Ralph Peer is a music industry executive known for his role in launching race records and hillbilly music, the marketing category that later evolved into country music. As such, he is credited with playing a crucial role in developing the recorded popular music market in the U.S. South and for “discovering” key southern artists including The Carter Family, whom he instructed to perform on “border radio” stations in the 1930s. These stations, on the Mexican side of the border with the U.S., faced fewer government regulations and could therefore reach much broader audiences. This tactic helped build The Carter Family’s audience in not only the U.S., but Mexico, marketing a cross-border “southern” image and sound. This paper analyzes Peer’s role in developing the popular music recording industry in Mexico. It pays particular attention to the power dynamics behind Peer’s success in developing this market, including his relationship with artists and local music industry professionals in Mexico, and the relationship he developed with Emilio Azcárraga Sr., who became the most significant figure in Mexican broadcasting for his dominance in the worlds of Mexican radio and television.
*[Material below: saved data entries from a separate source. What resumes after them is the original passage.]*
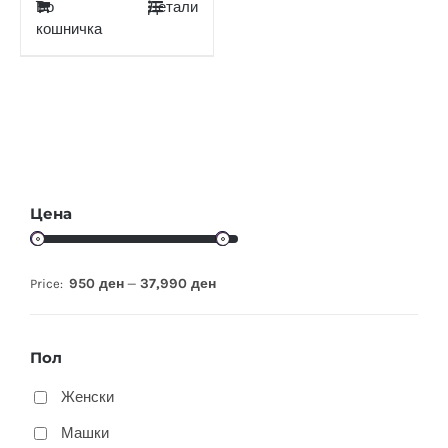
Во
Детали
кошничка
Цена
950 ден
37,990 ден
Price:
—
Пол
Женски
Машки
This paper considers the lingering impacts of this relationship with Azcárraga on listeners on both sides of the border and how increased consolidation in the music industry over the past century has resulted in the descendants of both Peer and Azcárraga holding significant power over the music industry a century later.

 

“We played fiddle and we left smelling like tamales”: Mexican Music and Memory in the Mississippi Delta

Sophia Enríquez
Duke University

In the 1930s, a wave of Mexican immigrants arrived in the Mississippi Delta in search of greater economic opportunity. They formed small, tight-knit communities rich with traditional Mexican music, dance, and foodways while navigating a complicated racial dynamic in the Jim Crow South. Among these early Mexican Missisippians was Nicolás Enríquez, a fiddler share-cropper, and tamal-maker. Enríquez was active at regional fiddle contests, including the annual Mississippi State Fair fiddle contest, and started a country/honky-tonk jam in his backyard shed in the 1960s. As several scholars of Mexican migration to the South have shown, Mexican laborers in the Mississippi Delta made profound impacts on the political, economic, and cultural currents of the South throughout the twentieth century. This paper contributes to scholarship of the Latinx South and employs approaches from historical ethnomusicology to explore the untold story of Mexican music traditions in the Mississippi Delta. Video and audio recordings from the author’s family archives contextualize musical experiences inside the home while field interviews focus on more recently arrived Mexican migrants to the Delta. In tandem, these perspectives reveal how musicians like Enríquez helped to set precedents for the way future generations of Mexicans and Mexican Americans in Mississippi would make home in the South. As ethnomusicologists grapple with an ever-shifting and volatile discourse of Mexican migration to the U.S., this historical ethnomusicological study shows how paying closer attention to the music of the southern Mexican communities ultimately reveals a more nuanced narrative of Latinx belonging and futurity.